● **What you have to do**: Please print exactly the line containing "In a time of great concer" and every line after it to the end of the records below, and nothing more.

● **Input**:
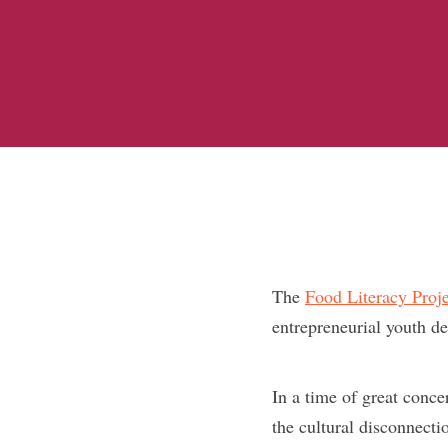
The
Food Literacy Proje
entrepreneurial youth de
In a time of great concer
the cultural disconnecti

● **Problem solution**:
In a time of great concer
the cultural disconnecti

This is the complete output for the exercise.